Instructions to follow: Report every line in the entries below that contains the word "aespa", copying each such line in full.

(Records for the exercise)

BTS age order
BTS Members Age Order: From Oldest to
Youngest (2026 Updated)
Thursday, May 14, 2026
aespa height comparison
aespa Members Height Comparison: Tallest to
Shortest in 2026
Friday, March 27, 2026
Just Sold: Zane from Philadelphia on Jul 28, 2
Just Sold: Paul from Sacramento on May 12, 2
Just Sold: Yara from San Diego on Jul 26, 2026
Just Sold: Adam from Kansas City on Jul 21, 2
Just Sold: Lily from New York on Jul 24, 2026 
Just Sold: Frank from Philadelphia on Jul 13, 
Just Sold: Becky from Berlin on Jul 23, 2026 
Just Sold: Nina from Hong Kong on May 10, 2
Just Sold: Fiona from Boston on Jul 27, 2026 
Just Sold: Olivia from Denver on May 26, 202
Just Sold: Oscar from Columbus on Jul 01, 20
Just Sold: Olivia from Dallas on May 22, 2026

(End Records for the exercise)

Finished task:
aespa height comparison
aespa Members Height Comparison: Tallest to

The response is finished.